風向きが変わったのは5年目あたりから。メディア露出効果などから客足が伸び、売り上げが立つようになって「出店してよかった」との声が広がっていったのだ。その後も「よそでは買えない物を買える」と注目度が高まり、イベントの誘致も奏功。産業観光の手本として、各地からの視察は累計300件以上になった。

出店した企業にとってのメリットも大きい。協議会の発足直後に出店した「SAIO」の三野高明店長は、直営店を設けたことで「商品情報のフィードバックによって売れ筋がすぐわかるようになった」と話す。中国語サイトで紹介されたことで、台湾や香港からの客も増えたという。

ストリート内での事業拡大の動きもある。「EDGE OF LINE」は向かいに岡山土産の専門店を開設した。真鍋社長と共に店舗誘致に奔走した児島商議所の太宰信一専務理事は、学生服や制服、帆布といった市内の他の繊維産業を挙げて「知名度向上など周辺への波及効果は相当大きい」と強調する。

ストリート内の公衆トイレにもジーンズのアートを施している(10日、岡山県倉敷市)

ストリート内の公衆トイレにもジーンズのアートを施している(10日、岡山県倉敷市)

目下の課題は、より長く観光客に滞在してもらうための工夫だ。多くの店舗で購買率が50%を超える一方で、ストリート内や周辺には飲食店や休憩施設が多くはない。滞在時間の延長や購買率向上のためにも、テナント誘致や仕掛け作りは欠かせない。

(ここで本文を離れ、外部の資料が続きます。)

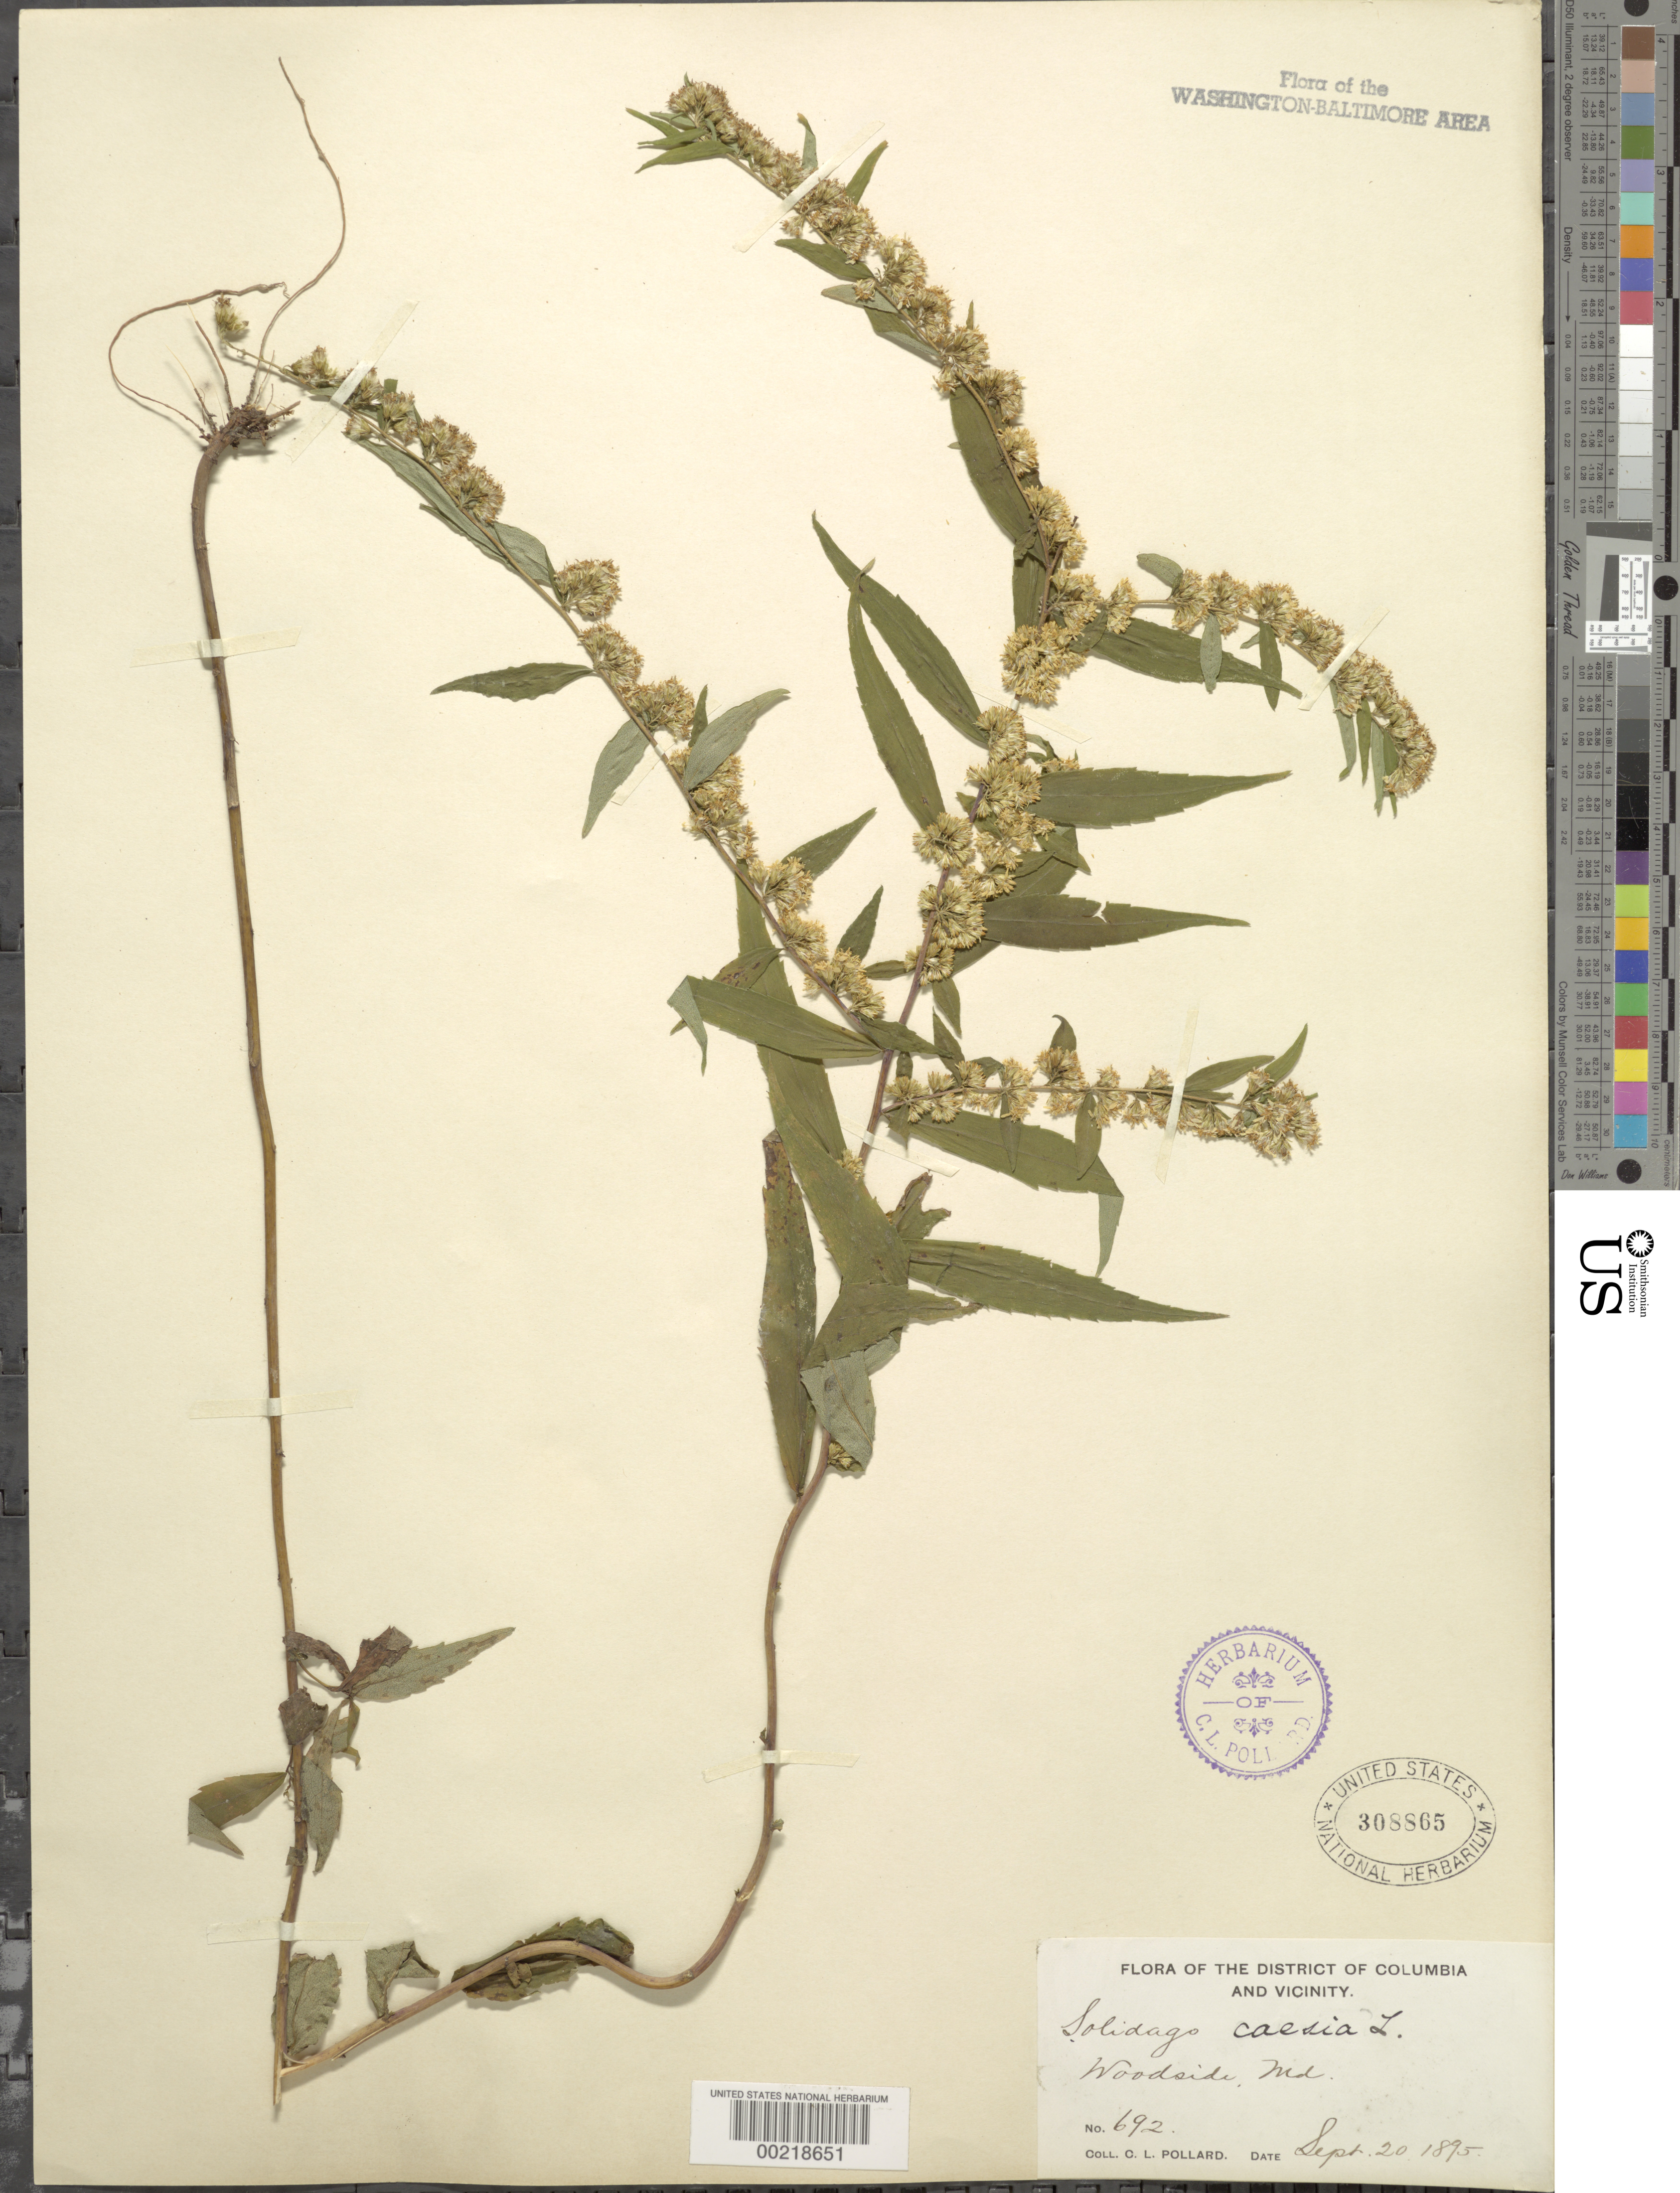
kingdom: Plantae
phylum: Tracheophyta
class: Magnoliopsida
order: Asterales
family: Asteraceae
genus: Solidago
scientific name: Solidago caesia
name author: L.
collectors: C. L. Pollard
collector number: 692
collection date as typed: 20 Sep 1895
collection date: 1895-09-20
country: United States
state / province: Maryland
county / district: Montgomery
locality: Woodside vicinity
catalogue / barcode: US 308865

18年は西日本豪雨の風評被害の影響で来訪客数が落ち込んだが、今年は再び20万人への回復を見込む。10月26日の「デニムの日」には、ファッションショーや作業体験ワークショップなどを組み合わせたイベントを開催する。ジーンズ需要が縮小の一途をたどる中、情報発信基地としての役割は高まっている。